## BRIEF
Using the entries below, copy out all lines where "полотно" is found.

[MATERIAL PROVIDED — start]

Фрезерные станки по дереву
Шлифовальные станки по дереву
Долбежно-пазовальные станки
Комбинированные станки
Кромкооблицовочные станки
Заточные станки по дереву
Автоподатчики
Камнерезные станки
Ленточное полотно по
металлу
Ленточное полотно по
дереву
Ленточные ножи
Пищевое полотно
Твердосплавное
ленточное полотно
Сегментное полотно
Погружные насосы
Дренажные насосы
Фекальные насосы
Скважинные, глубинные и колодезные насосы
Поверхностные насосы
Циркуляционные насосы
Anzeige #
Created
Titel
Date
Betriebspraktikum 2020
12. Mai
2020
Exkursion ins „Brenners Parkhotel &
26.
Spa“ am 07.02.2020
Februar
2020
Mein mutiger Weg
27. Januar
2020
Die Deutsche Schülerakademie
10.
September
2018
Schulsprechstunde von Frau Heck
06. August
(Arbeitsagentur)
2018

[MATERIAL PROVIDED — finish]
[MATERIAL PROVIDED — start]

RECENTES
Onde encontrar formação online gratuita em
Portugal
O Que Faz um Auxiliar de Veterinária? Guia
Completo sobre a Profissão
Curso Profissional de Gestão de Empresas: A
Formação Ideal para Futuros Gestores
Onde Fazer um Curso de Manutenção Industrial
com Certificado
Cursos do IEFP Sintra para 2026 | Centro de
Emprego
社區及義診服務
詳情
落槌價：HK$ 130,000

[MATERIAL PROVIDED — finish]
[MATERIAL PROVIDED — start]

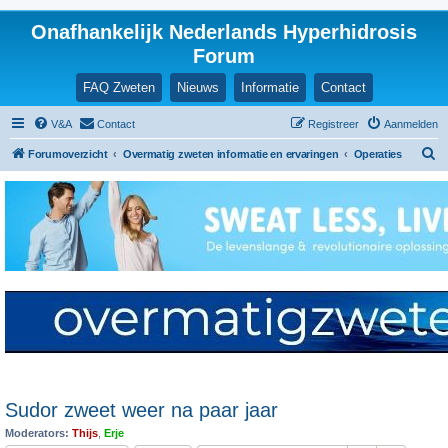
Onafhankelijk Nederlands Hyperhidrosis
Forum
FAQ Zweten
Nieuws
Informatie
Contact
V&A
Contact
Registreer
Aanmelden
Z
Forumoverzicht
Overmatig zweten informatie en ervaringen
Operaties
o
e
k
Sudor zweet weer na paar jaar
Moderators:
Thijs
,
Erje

[MATERIAL PROVIDED — finish]

## RESULT BELOW
Ленточное полотно по
Ленточное полотно по
Пищевое полотно
ленточное полотно
Сегментное полотно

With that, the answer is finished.